How do you prove that $e^{ia} + 1 = 2e^{i\frac{a}{2}}\cos(\frac{a}{2})$?

Question

How do you prove $e^{ia} + 1 = 2e^{i\frac{a}{2}}\cos(\frac{a}{2})$ where a is a real number?

I attempted to solve it, by using the second side and I couldn't find a correct result, sadly. I'm not even sure if my attempt is correct.

My solution:

$2cos^2(\frac{a}{2}) + 2isin(\frac{a}{2})cos(\frac{a}{2})$

By using cos and sin identities:

$2cos^2(\frac{a}{2}) + isin(a)$

$2cos(a) + 2sin^2(\frac{a}{2}) + isin(a)$

$e^{ia} + cos(a) + 2sin^2(\frac{a}{2})$

And that's it. The other further attempts have gone nowhere. Like I tried to use (cos^2 + sin^2 = 1) but it resulted in going nowhere, too. I just have no idea how to get 1 out.

Any ideas?

EDIT: I kept trying more and I think I figured it out.

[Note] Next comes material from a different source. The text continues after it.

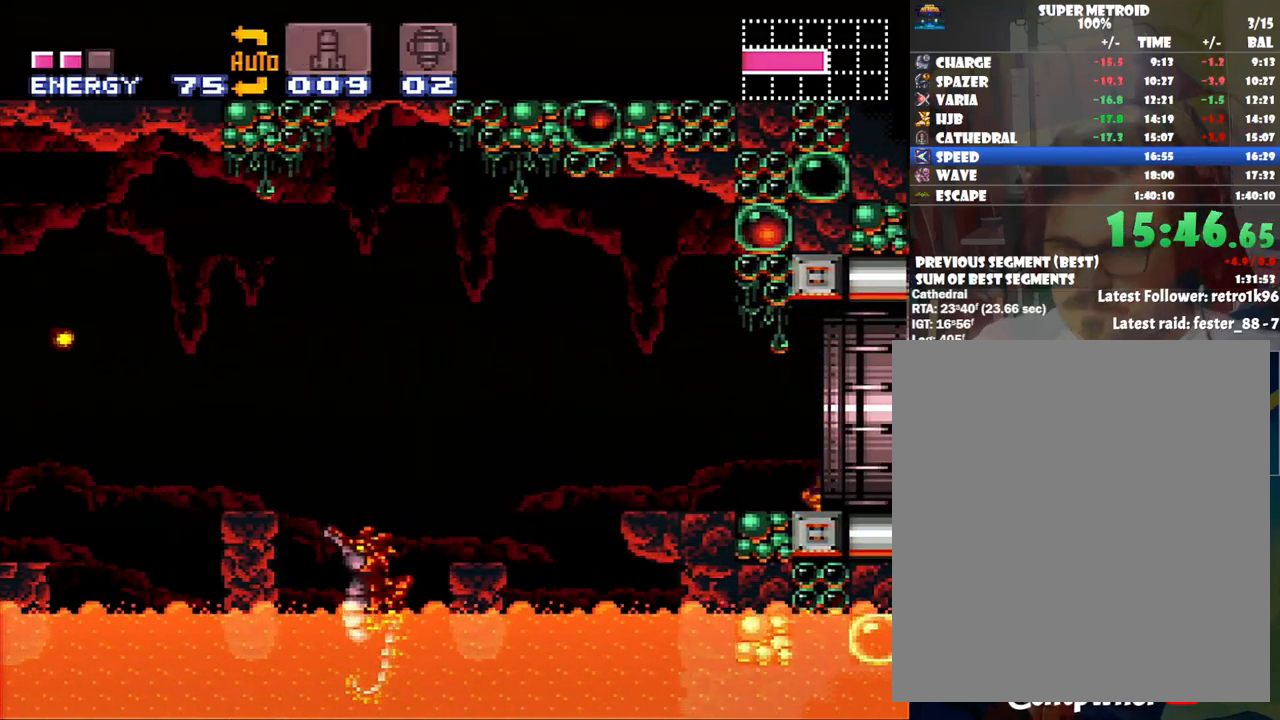
{"buttons": ["A", "DPAD_RIGHT"], "events": []}
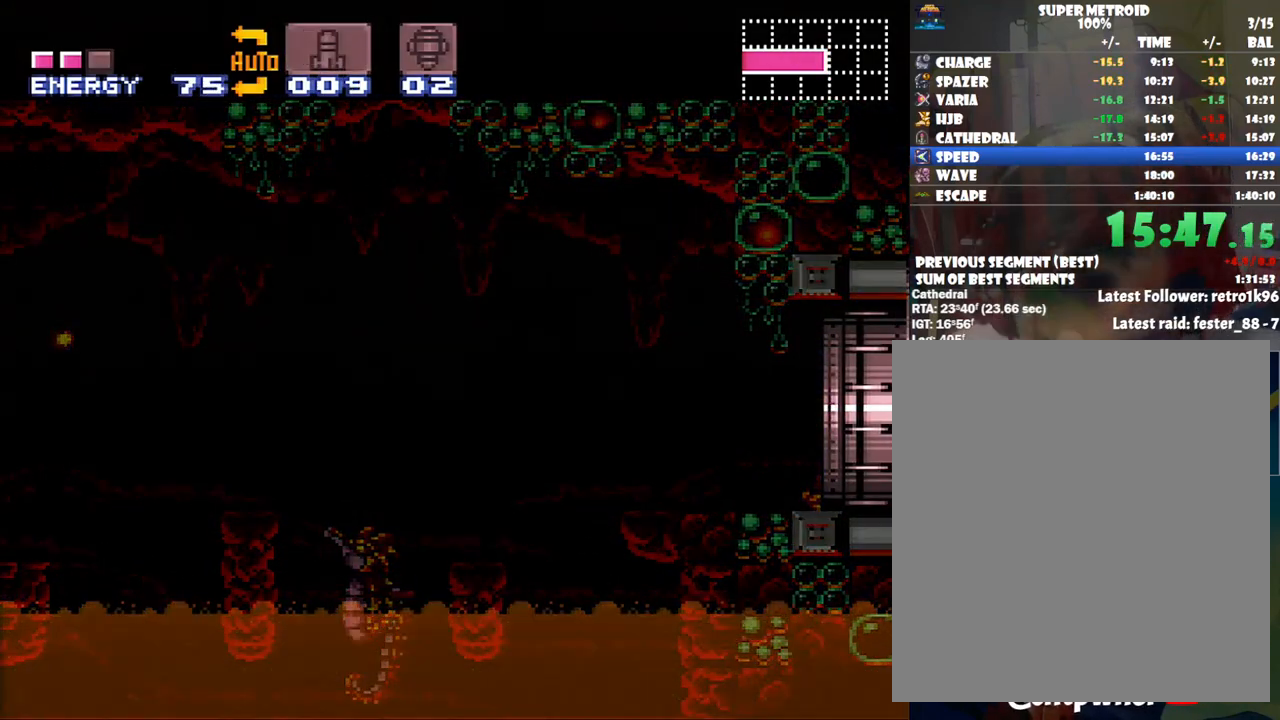
{"buttons": ["A", "DPAD_RIGHT"], "events": []}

By using cos and sin identities:

$cos(a) = cos^2(\frac{a}{2}) - sin^2(\frac{a}{2})$

By placing it in the equation I found earlier:

Then we get this

$e^{ia} + cos^2(\frac{a}{2}) + sin^2(\frac{a}{2})$

Which is

$e^{ia} + 1$

Is this correct?

Answer 1

Hint:

$$e^{ia}+1=e^{\frac{ia}{2}}(e^{\frac{ia}{2}}+e^{-\frac{ia}{2}})$$

It might be useful to note that

$$\cos(x)=\frac{e^{ix}+e^{-ix}}{2}$$

Answer 2

hint

$$e^{ia}+1=1+\cos(a)\color{red}{+}i\sin(a)$$

$$=2\cos^2(\frac a2)\color{red}{+}2i\sin(\frac a2)\cos(\frac a2)$$

$$=2\cos(\frac a2)\Bigl(....\Bigr)$$

You need these identities $$1+\cos(X)=2\cos^2(\frac X2)$$ $$\sin(X)=2\sin(\frac X2)\cos(\frac X2)$$ and $$e^{iX}=\cos(X)+i\sin(X)$$

Answer 3

You could continue your way like this: $$=e^{ia} + \cos(a) + 2\sin^2(\frac{a}{2})=e^{ia} + \cos(a) + 2 - 2\cos^2(\frac{a}{2})=$$ $$= e^{ia} + \cos^2(\frac{a}{2})-\sin^2(\frac{a}{2}) + 2 - 2\cos^2(\frac{a}{2})=$$ $$=e^{ia} - \cos^2(\frac{a}{2})-\sin^2(\frac{a}{2}) + 2= e^{ia} - 1 + 2= e^{ia} + 1$$